[Recorded data]

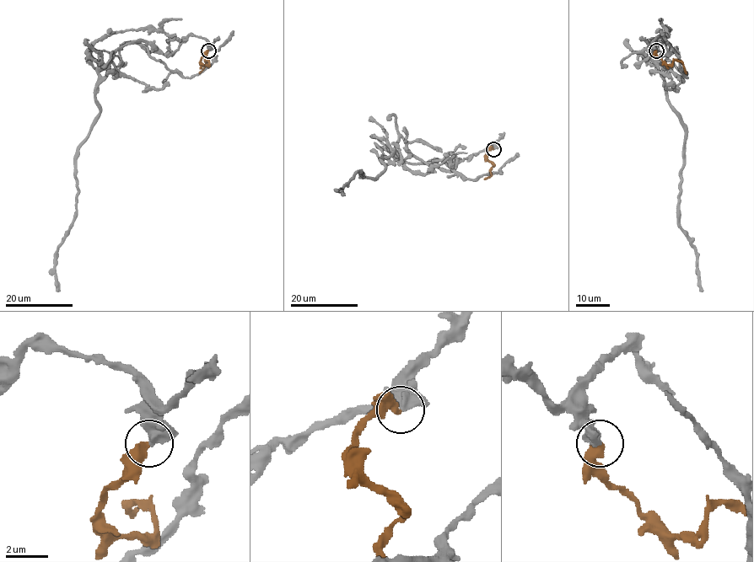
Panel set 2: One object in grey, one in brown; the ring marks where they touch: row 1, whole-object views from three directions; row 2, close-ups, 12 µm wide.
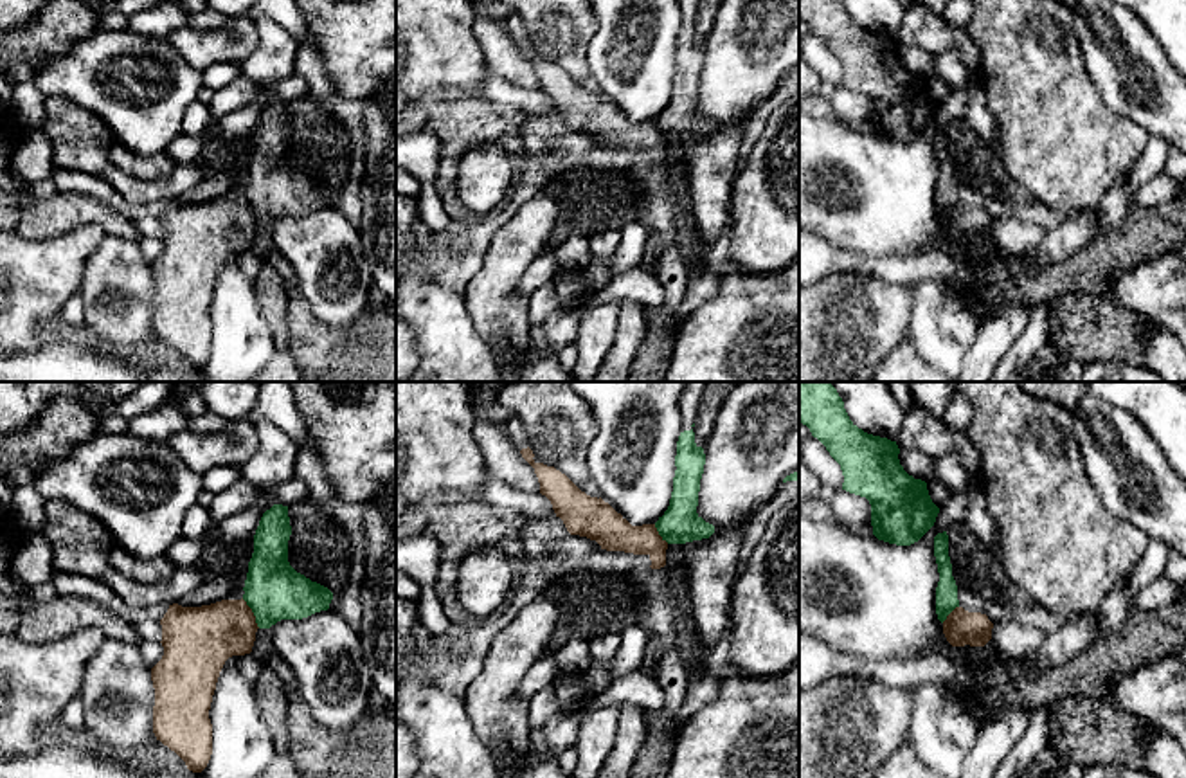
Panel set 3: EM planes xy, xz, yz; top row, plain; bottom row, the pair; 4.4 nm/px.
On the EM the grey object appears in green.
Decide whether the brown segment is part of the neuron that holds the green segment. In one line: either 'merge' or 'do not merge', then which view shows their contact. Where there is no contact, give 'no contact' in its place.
do not merge; contact in xy

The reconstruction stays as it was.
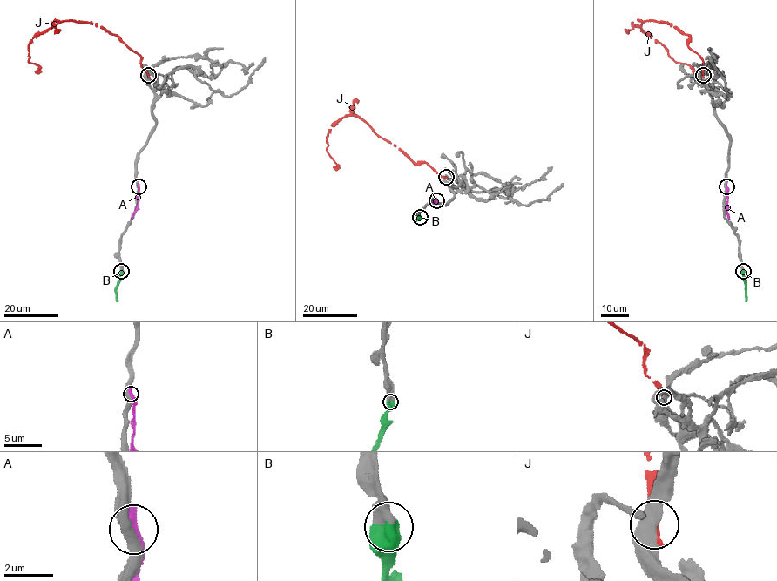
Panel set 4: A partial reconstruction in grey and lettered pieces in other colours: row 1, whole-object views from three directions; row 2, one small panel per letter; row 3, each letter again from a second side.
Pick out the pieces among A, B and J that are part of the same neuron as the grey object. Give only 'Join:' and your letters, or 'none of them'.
Join: B

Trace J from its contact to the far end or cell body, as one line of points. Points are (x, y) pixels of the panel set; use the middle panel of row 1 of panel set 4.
J: (446, 177), (439, 177), (426, 163), (415, 164), (354, 116), (335, 122), (327, 136), (335, 170)

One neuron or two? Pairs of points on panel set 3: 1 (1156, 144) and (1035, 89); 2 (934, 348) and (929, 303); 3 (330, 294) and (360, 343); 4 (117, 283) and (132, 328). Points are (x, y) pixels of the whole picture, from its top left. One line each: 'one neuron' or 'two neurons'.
1: two neurons
2: one neuron
3: two neurons
4: one neuron

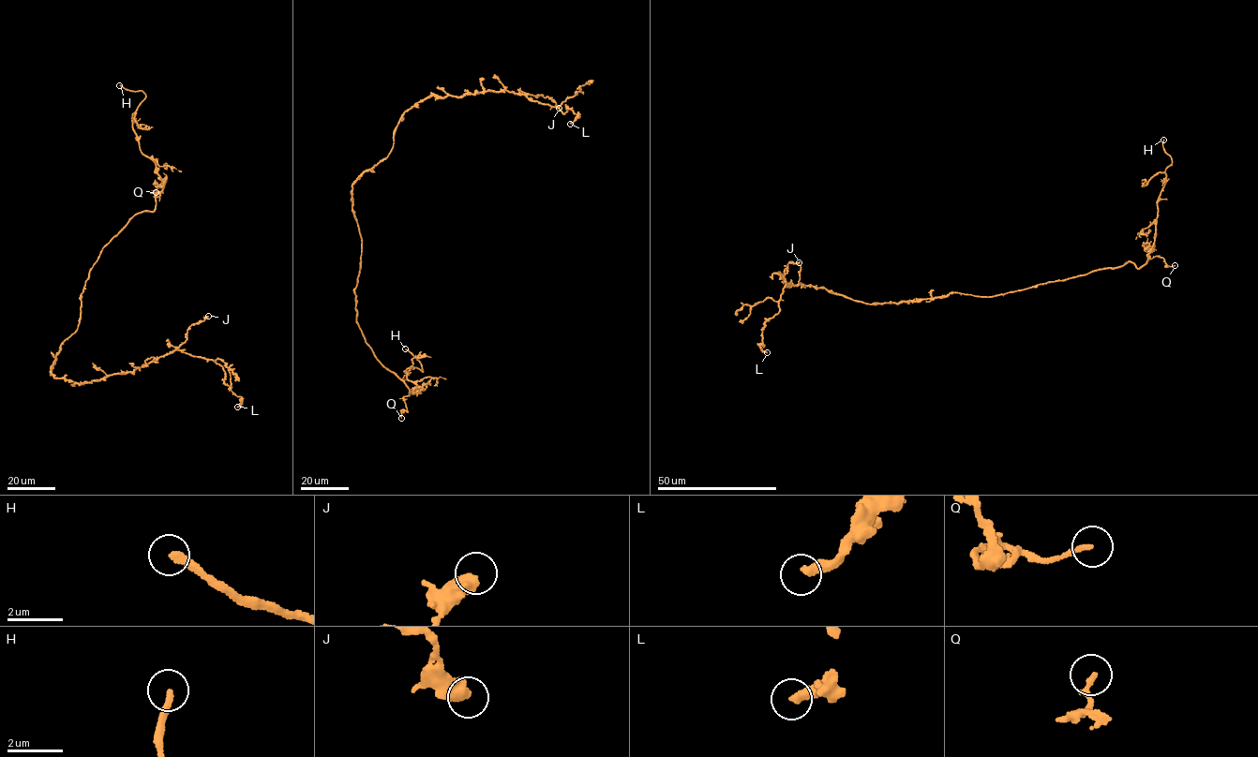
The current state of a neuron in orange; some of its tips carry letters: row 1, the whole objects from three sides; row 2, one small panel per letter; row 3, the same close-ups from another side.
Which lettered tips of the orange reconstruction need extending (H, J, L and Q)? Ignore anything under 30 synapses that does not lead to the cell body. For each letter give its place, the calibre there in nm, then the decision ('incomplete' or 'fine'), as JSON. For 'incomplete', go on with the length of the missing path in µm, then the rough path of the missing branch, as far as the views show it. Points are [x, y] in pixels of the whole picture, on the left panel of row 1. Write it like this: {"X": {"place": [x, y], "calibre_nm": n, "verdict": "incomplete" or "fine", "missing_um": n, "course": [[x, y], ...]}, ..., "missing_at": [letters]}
{"H": {"place": [119, 85], "calibre_nm": 240, "verdict": "incomplete", "missing_um": 15, "course": [[119, 85], [111, 66], [108, 67]]}, "J": {"place": [208, 316], "calibre_nm": 500, "verdict": "fine"}, "L": {"place": [237, 407], "calibre_nm": 360, "verdict": "fine"}, "Q": {"place": [156, 192], "calibre_nm": 180, "verdict": "fine"}, "missing_at": ["H"]}

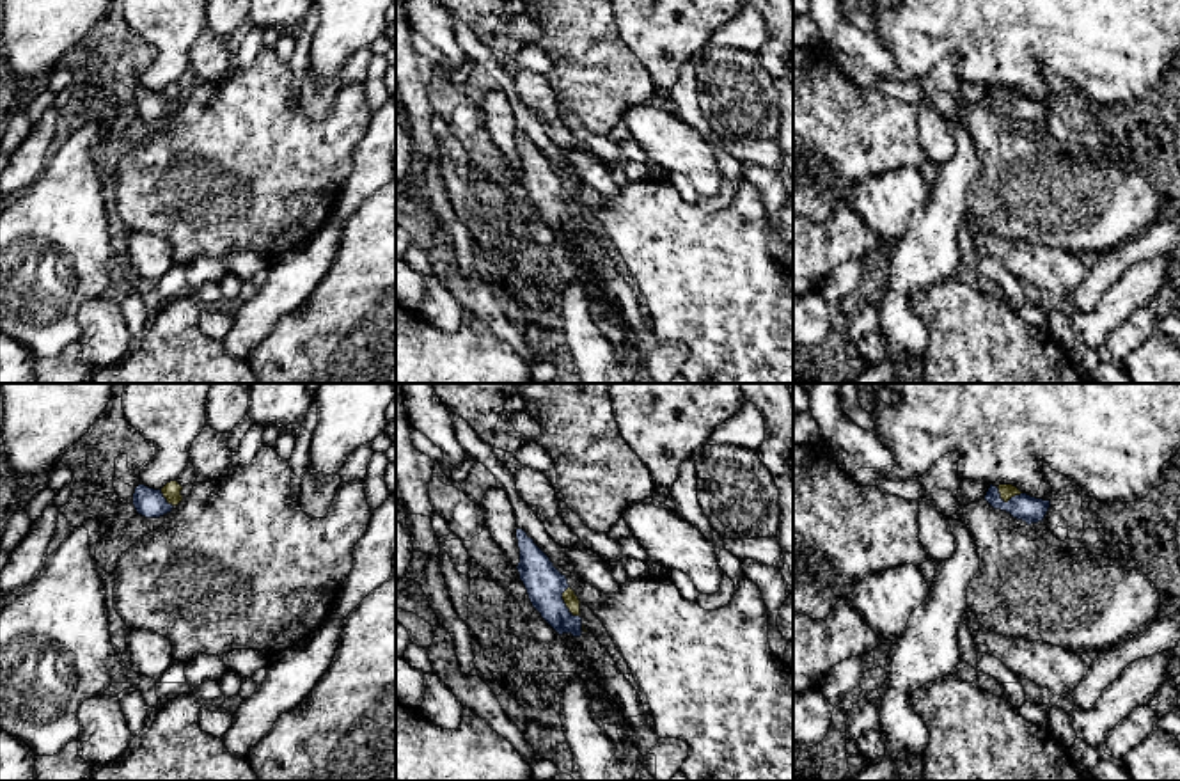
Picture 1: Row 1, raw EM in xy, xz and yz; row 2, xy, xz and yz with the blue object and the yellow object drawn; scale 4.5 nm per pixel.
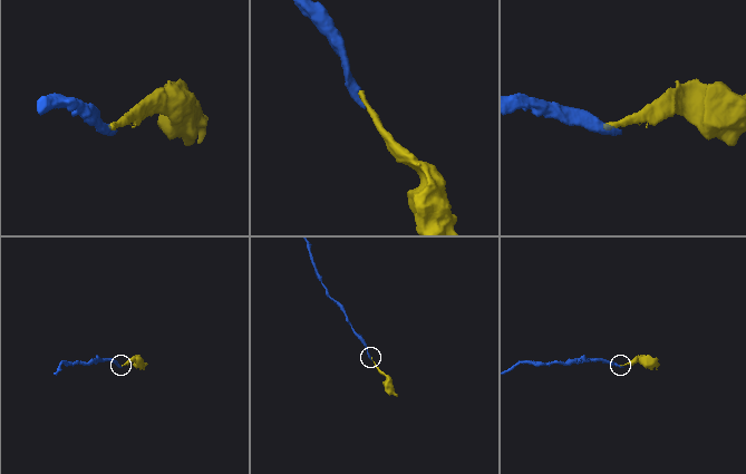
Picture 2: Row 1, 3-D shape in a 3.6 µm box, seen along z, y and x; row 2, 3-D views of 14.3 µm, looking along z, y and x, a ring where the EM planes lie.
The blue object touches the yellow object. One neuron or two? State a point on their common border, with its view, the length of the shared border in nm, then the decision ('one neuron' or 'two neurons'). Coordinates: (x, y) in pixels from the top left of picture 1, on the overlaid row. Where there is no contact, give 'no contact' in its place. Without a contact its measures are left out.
xz (565, 604) | 150 nm | one neuron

WORK REQUIRED >> No picture is to be printed. Output exactly the lines above from the line containing "One neuron or two? Pairs" through the line containing "The current state".

OUTPUT FOR THIS TASK >>
One neuron or two? Pairs of points on panel set 3: 1 (1156, 144) and (1035, 89); 2 (934, 348) and (929, 303); 3 (330, 294) and (360, 343); 4 (117, 283) and (132, 328). Points are (x, y) pixels of the whole picture, from its top left. One line each: 'one neuron' or 'two neurons'.
1: two neurons
2: one neuron
3: two neurons
4: one neuron

The current state of a neuron in orange; some of its tips carry letters: row 1, the whole objects from three sides; row 2, one small panel per letter; row 3, the same close-ups from another side.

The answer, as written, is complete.